Challenges and Barriers Associated with Implementation of a Mediterranean Diet in the United States

Open Access
Blinn, Abigail Elizabeth
Area of Honors:
Nutritional Sciences
Bachelor of Science
Document Type:
Thesis Supervisors:
  • Penny Margaret Kris-Etherton, Thesis Supervisor
  • Alison Diane Gernand, Honors Advisor
  • Jennifer A Fleming, Thesis Supervisor
  • Cardiovascular Disease
  • Mediterranean Diet
  • perceived barriers
  • diet adherence
A Mediterranean diet (Med diet) has been shown to prevent and treat cardiovascular disease (CVD). The association between CVD risk and nutrition has led to an increased interest in the benefits of dietary intervention. In the United States, where 1 out of 4 deaths are related to CVD, attempts at implementing healthful dietary patterns, such as the Med diet, have proven unsuccessful. This is possibly because the food and lifestyle choices associated with these dietary patterns are not typical in the United States. The impact of barriers in relation to dietary adherence is an area of research necessary in order to improve the success of dietary interventions. As certain barriers may be specific to environment and location, this follow-up study was conducted to better understand the perceived and actual barriers specific to individuals residing in a rural Pennsylvania region. Study participants (n=30) in the main MED Beef Diet Study received 12 weeks of exposure to a Mediterranean cuisine. The follow-up study was designed to assess the individuals in a free-living environment. A total of 9 participants completed the 3-month follow-up study. Perceived and actual barriers to dietary change were assessed at baseline and the end of the 3 months, respectively. At 3 months, self-reported adherence to a Med diet was found to be negatively associated with both perceived (r=-0.760; p<0.02) and actual barriers (r = -0.877, p<0.01).

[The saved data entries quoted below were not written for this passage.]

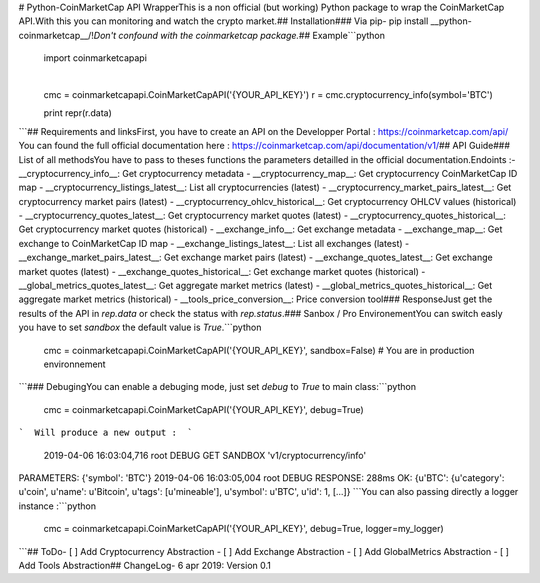 

# Python-CoinMarketCap API Wrapper
​
This is a non official (but working) Python package to wrap the CoinMarketCap API.
​
With this you can monitoring and watch the crypto market.
​
## Installation
​
### Via pip
​
- pip install __python-coinmarketcap__
​
/!\ *Don't confound with the coinmarketcap package.*
​​
## Example
​
```python
​
  import coinmarketcapapi
​
  cmc = coinmarketcapapi.CoinMarketCapAPI('{YOUR_API_KEY}')
  r = cmc.cryptocurrency_info(symbol='BTC')

  print repr(r.data)

```
​
## Requirements and links
​
First, you have to create an API on the Developper Portal : https://coinmarketcap.com/api/
​
You can found the full official documentation here : https://coinmarketcap.com/api/documentation/v1/
​
​
## API Guide
​
### List of all methods
​
You have to pass to theses functions the parameters detailled in the official documentation.
​
Endoints :
​
- __cryptocurrency_info__: Get cryptocurrency metadata
- __cryptocurrency_map__: Get cryptocurrency CoinMarketCap ID map
- __cryptocurrency_listings_latest__: List all cryptocurrencies (latest)
- __cryptocurrency_market_pairs_latest__: Get cryptocurrency market pairs (latest)
- __cryptocurrency_ohlcv_historical__: Get cryptocurrency OHLCV values (historical)
- __cryptocurrency_quotes_latest__: Get cryptocurrency market quotes (latest)
- __cryptocurrency_quotes_historical__: Get cryptocurrency market quotes (historical)
- __exchange_info__: Get exchange metadata
- __exchange_map__: Get exchange to CoinMarketCap ID map
- __exchange_listings_latest__: List all exchanges (latest)
- __exchange_market_pairs_latest__: Get exchange market pairs (latest)
- __exchange_quotes_latest__: Get exchange market quotes (latest)
- __exchange_quotes_historical__: Get exchange market quotes (historical)
- __global_metrics_quotes_latest__: Get aggregate market metrics (latest)
- __global_metrics_quotes_historical__: Get aggregate market metrics (historical)
- __tools_price_conversion__: Price conversion tool
​
### Response
​
Just get the results of the API in `rep.data` or check the status with `rep.status`.
​
### Sanbox / Pro Environement
​
You can switch easly you have to set `sandbox` the default value is `True`.
​
```python
  cmc = coinmarketcapapi.CoinMarketCapAPI('{YOUR_API_KEY}', sandbox=False)
  # You are in production environnement
```
​
### Debuging
​
You can enable a debuging mode, just set `debug` to `True` to main class:
​
```python
  cmc = coinmarketcapapi.CoinMarketCapAPI('{YOUR_API_KEY}', debug=True)
```
​
Will produce a new output :
​
```
 2019-04-06 16:03:04,716 root         DEBUG    GET SANDBOX 'v1/cryptocurrency/info'
PARAMETERS: {'symbol': 'BTC'}
2019-04-06 16:03:05,004 root         DEBUG    RESPONSE: 288ms OK: {u'BTC': {u'category': u'coin', u'name': u'Bitcoin', u'tags': [u'mineable'], u'symbol': u'BTC', u'id': 1, [...]}
```
​
You can also passing directly a logger instance :
​
​
```python
  cmc = coinmarketcapapi.CoinMarketCapAPI('{YOUR_API_KEY}', debug=True, logger=my_logger)
```
​
## ToDo
​
- [ ] Add Cryptocurrency Abstraction
- [ ] Add Exchange Abstraction
- [ ] Add GlobalMetrics Abstraction
- [ ] Add Tools Abstraction
​
## ChangeLog
​
- 6 apr 2019: Version 0.1



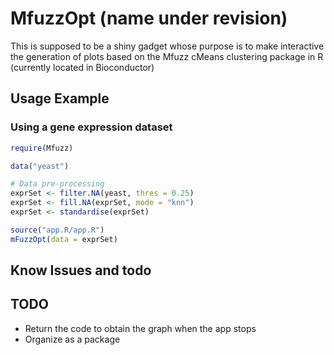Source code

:* MfuzzOpt (name under revision)

This is supposed to be a shiny gadget whose purpose is to make interactive the generation of plots based on the Mfuzz cMeans clustering package in R (currently located in Bioconductor)
** Usage Example
*** Using a gene expression dataset
#+BEGIN_SRC r
require(Mfuzz)

data("yeast")

# Data pre-processing
exprSet <- filter.NA(yeast, thres = 0.25)
exprSet <- fill.NA(exprSet, mode = "knn")
exprSet <- standardise(exprSet)

source("app.R/app.R")
mFuzzOpt(data = exprSet)

#+END_SRC
** Know Issues and todo
** TODO
- Return the code to obtain the graph when the app stops
- Organize as a package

Barriers such as difficulty shopping for foods and planning meals, lack of knowledge for food preparation, lack of time for food preparation, expense of foods, limited time in general, and inability to adapt in social settings were commonly reported. These findings support the idea that barriers are an important consideration when developing dietary interventions, and the specific barriers identified can then be of focus while trying to improve adherence to a Med diet and the prevention of CVD.